Directions for this task => Exact copies of all the entries are needed.

Records from a collection
----
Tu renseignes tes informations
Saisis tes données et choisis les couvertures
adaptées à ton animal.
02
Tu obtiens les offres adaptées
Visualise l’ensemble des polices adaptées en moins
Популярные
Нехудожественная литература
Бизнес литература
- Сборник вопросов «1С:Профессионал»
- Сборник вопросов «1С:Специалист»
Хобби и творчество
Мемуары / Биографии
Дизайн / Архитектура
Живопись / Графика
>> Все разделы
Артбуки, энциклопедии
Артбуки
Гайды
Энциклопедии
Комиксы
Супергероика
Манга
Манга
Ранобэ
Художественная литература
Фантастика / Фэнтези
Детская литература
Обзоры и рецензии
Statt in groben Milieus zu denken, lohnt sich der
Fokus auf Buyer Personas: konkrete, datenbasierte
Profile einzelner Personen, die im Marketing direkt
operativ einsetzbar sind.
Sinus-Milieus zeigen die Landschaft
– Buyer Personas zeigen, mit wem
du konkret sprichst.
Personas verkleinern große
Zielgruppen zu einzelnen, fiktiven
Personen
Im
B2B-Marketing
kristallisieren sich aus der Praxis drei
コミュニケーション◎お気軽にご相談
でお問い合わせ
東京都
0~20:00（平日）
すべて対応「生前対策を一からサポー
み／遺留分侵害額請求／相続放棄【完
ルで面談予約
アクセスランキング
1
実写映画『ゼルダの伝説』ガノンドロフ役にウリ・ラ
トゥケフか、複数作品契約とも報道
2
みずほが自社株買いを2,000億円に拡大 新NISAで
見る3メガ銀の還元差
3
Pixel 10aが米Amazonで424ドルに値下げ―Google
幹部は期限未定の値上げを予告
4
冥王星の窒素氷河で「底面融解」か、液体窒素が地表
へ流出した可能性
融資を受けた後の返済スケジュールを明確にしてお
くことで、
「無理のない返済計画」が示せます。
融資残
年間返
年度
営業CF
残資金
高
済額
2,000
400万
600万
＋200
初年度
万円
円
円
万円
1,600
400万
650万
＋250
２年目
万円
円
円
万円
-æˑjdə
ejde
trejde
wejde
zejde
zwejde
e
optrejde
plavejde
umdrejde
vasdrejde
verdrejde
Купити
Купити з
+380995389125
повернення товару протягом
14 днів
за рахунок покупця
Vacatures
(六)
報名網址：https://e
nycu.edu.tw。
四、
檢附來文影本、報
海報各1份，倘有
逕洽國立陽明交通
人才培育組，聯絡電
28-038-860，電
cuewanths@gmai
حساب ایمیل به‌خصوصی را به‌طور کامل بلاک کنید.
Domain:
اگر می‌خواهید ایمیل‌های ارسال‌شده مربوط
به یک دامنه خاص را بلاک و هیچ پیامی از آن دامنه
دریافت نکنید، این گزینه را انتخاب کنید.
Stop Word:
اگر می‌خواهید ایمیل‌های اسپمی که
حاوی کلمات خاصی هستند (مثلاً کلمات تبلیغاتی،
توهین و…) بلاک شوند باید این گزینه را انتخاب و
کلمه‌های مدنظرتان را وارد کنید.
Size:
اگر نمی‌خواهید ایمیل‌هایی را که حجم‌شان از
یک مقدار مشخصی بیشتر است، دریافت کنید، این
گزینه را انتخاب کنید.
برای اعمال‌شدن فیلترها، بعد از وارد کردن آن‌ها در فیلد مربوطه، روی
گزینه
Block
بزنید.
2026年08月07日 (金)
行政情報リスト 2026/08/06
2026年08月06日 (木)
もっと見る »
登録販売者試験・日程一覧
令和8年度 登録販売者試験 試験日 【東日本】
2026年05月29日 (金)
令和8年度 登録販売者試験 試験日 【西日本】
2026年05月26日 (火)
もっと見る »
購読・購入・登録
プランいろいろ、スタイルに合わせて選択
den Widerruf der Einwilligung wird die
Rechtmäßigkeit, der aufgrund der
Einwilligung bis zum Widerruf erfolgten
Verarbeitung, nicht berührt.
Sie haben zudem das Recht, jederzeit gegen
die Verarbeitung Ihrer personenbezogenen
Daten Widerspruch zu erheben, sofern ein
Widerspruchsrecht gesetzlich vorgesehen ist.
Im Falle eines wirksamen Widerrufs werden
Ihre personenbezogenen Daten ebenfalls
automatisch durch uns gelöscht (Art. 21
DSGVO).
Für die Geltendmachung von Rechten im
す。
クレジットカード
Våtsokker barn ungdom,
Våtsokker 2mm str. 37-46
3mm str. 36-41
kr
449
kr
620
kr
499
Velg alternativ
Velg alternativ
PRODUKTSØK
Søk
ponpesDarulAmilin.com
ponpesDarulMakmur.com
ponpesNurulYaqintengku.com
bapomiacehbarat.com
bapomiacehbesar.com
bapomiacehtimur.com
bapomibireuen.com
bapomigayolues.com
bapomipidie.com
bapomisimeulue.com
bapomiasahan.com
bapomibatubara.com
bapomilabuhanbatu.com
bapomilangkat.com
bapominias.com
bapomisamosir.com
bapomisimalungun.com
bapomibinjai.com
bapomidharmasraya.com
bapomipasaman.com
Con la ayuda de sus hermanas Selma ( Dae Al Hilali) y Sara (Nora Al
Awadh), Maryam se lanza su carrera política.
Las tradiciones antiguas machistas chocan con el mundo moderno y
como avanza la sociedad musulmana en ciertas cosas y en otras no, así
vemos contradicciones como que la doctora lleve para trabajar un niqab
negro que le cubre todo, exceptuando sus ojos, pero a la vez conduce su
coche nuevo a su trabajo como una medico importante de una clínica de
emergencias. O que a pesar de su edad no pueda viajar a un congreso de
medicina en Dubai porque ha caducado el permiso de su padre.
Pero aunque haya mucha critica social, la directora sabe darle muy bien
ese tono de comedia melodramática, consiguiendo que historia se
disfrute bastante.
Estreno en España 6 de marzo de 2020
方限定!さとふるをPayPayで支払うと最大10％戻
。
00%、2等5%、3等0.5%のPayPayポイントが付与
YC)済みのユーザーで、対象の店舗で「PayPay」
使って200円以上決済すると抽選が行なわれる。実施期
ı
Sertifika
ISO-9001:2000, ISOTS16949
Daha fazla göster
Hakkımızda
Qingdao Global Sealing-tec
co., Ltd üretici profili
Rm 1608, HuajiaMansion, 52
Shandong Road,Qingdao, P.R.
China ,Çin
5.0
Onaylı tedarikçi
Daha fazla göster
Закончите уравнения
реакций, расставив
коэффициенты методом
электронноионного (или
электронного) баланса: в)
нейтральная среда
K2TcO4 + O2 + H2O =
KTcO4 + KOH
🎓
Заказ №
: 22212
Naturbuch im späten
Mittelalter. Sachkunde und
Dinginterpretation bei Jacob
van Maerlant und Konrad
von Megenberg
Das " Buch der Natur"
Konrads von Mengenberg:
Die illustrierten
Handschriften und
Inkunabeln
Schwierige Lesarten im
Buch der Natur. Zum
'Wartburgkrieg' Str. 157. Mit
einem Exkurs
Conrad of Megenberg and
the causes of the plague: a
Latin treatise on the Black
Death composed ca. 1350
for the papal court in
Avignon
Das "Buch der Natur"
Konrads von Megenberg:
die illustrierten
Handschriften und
----
Task result =>
Tu renseignes tes informations
Saisis tes données et choisis les couvertures
adaptées à ton animal.
02
Tu obtiens les offres adaptées
Visualise l’ensemble des polices adaptées en moins
Популярные
Нехудожественная литература
Бизнес литература
- Сборник вопросов «1С:Профессионал»
- Сборник вопросов «1С:Специалист»
Хобби и творчество
Мемуары / Биографии
Дизайн / Архитектура
Живопись / Графика
>> Все разделы
Артбуки, энциклопедии
Артбуки
Гайды
Энциклопедии
Комиксы
Супергероика
Манга
Манга
Ранобэ
Художественная литература
Фантастика / Фэнтези
Детская литература
Обзоры и рецензии
Statt in groben Milieus zu denken, lohnt sich der
Fokus auf Buyer Personas: konkrete, datenbasierte
Profile einzelner Personen, die im Marketing direkt
operativ einsetzbar sind.
Sinus-Milieus zeigen die Landschaft
– Buyer Personas zeigen, mit wem
du konkret sprichst.
Personas verkleinern große
Zielgruppen zu einzelnen, fiktiven
Personen
Im
B2B-Marketing
kristallisieren sich aus der Praxis drei
コミュニケーション◎お気軽にご相談
でお問い合わせ
東京都
0~20:00（平日）
すべて対応「生前対策を一からサポー
み／遺留分侵害額請求／相続放棄【完
ルで面談予約
アクセスランキング
1
実写映画『ゼルダの伝説』ガノンドロフ役にウリ・ラ
トゥケフか、複数作品契約とも報道
2
みずほが自社株買いを2,000億円に拡大 新NISAで
見る3メガ銀の還元差
3
Pixel 10aが米Amazonで424ドルに値下げ―Google
幹部は期限未定の値上げを予告
4
冥王星の窒素氷河で「底面融解」か、液体窒素が地表
へ流出した可能性
融資を受けた後の返済スケジュールを明確にしてお
くことで、
「無理のない返済計画」が示せます。
融資残
年間返
年度
営業CF
残資金
高
済額
2,000
400万
600万
＋200
初年度
万円
円
円
万円
1,600
400万
650万
＋250
２年目
万円
円
円
万円
-æˑjdə
ejde
trejde
wejde
zejde
zwejde
e
optrejde
plavejde
umdrejde
vasdrejde
verdrejde
Купити
Купити з
+380995389125
повернення товару протягом
14 днів
за рахунок покупця
Vacatures
(六)
報名網址：https://e
nycu.edu.tw。
四、
檢附來文影本、報
海報各1份，倘有
逕洽國立陽明交通
人才培育組，聯絡電
28-038-860，電
cuewanths@gmai
حساب ایمیل به‌خصوصی را به‌طور کامل بلاک کنید.
Domain:
اگر می‌خواهید ایمیل‌های ارسال‌شده مربوط
به یک دامنه خاص را بلاک و هیچ پیامی از آن دامنه
دریافت نکنید، این گزینه را انتخاب کنید.
Stop Word:
اگر می‌خواهید ایمیل‌های اسپمی که
حاوی کلمات خاصی هستند (مثلاً کلمات تبلیغاتی،
توهین و…) بلاک شوند باید این گزینه را انتخاب و
کلمه‌های مدنظرتان را وارد کنید.
Size:
اگر نمی‌خواهید ایمیل‌هایی را که حجم‌شان از
یک مقدار مشخصی بیشتر است، دریافت کنید، این
گزینه را انتخاب کنید.
برای اعمال‌شدن فیلترها، بعد از وارد کردن آن‌ها در فیلد مربوطه، روی
گزینه
Block
بزنید.
2026年08月07日 (金)
行政情報リスト 2026/08/06
2026年08月06日 (木)
もっと見る »
登録販売者試験・日程一覧
令和8年度 登録販売者試験 試験日 【東日本】
2026年05月29日 (金)
令和8年度 登録販売者試験 試験日 【西日本】
2026年05月26日 (火)
もっと見る »
購読・購入・登録
プランいろいろ、スタイルに合わせて選択
den Widerruf der Einwilligung wird die
Rechtmäßigkeit, der aufgrund der
Einwilligung bis zum Widerruf erfolgten
Verarbeitung, nicht berührt.
Sie haben zudem das Recht, jederzeit gegen
die Verarbeitung Ihrer personenbezogenen
Daten Widerspruch zu erheben, sofern ein
Widerspruchsrecht gesetzlich vorgesehen ist.
Im Falle eines wirksamen Widerrufs werden
Ihre personenbezogenen Daten ebenfalls
automatisch durch uns gelöscht (Art. 21
DSGVO).
Für die Geltendmachung von Rechten im
す。
クレジットカード
Våtsokker barn ungdom,
Våtsokker 2mm str. 37-46
3mm str. 36-41
kr
449
kr
620
kr
499
Velg alternativ
Velg alternativ
PRODUKTSØK
Søk
ponpesDarulAmilin.com
ponpesDarulMakmur.com
ponpesNurulYaqintengku.com
bapomiacehbarat.com
bapomiacehbesar.com
bapomiacehtimur.com
bapomibireuen.com
bapomigayolues.com
bapomipidie.com
bapomisimeulue.com
bapomiasahan.com
bapomibatubara.com
bapomilabuhanbatu.com
bapomilangkat.com
bapominias.com
bapomisamosir.com
bapomisimalungun.com
bapomibinjai.com
bapomidharmasraya.com
bapomipasaman.com
Con la ayuda de sus hermanas Selma ( Dae Al Hilali) y Sara (Nora Al
Awadh), Maryam se lanza su carrera política.
Las tradiciones antiguas machistas chocan con el mundo moderno y
como avanza la sociedad musulmana en ciertas cosas y en otras no, así
vemos contradicciones como que la doctora lleve para trabajar un niqab
negro que le cubre todo, exceptuando sus ojos, pero a la vez conduce su
coche nuevo a su trabajo como una medico importante de una clínica de
emergencias. O que a pesar de su edad no pueda viajar a un congreso de
medicina en Dubai porque ha caducado el permiso de su padre.
Pero aunque haya mucha critica social, la directora sabe darle muy bien
ese tono de comedia melodramática, consiguiendo que historia se
disfrute bastante.
Estreno en España 6 de marzo de 2020
方限定!さとふるをPayPayで支払うと最大10％戻
。
00%、2等5%、3等0.5%のPayPayポイントが付与
YC)済みのユーザーで、対象の店舗で「PayPay」
使って200円以上決済すると抽選が行なわれる。実施期
ı
Sertifika
ISO-9001:2000, ISOTS16949
Daha fazla göster
Hakkımızda
Qingdao Global Sealing-tec
co., Ltd üretici profili
Rm 1608, HuajiaMansion, 52
Shandong Road,Qingdao, P.R.
China ,Çin
5.0
Onaylı tedarikçi
Daha fazla göster
Закончите уравнения
реакций, расставив
коэффициенты методом
электронноионного (или
электронного) баланса: в)
нейтральная среда
K2TcO4 + O2 + H2O =
KTcO4 + KOH
🎓
Заказ №
: 22212
Naturbuch im späten
Mittelalter. Sachkunde und
Dinginterpretation bei Jacob
van Maerlant und Konrad
von Megenberg
Das " Buch der Natur"
Konrads von Mengenberg:
Die illustrierten
Handschriften und
Inkunabeln
Schwierige Lesarten im
Buch der Natur. Zum
'Wartburgkrieg' Str. 157. Mit
einem Exkurs
Conrad of Megenberg and
the causes of the plague: a
Latin treatise on the Black
Death composed ca. 1350
for the papal court in
Avignon
Das "Buch der Natur"
Konrads von Megenberg:
die illustrierten
Handschriften und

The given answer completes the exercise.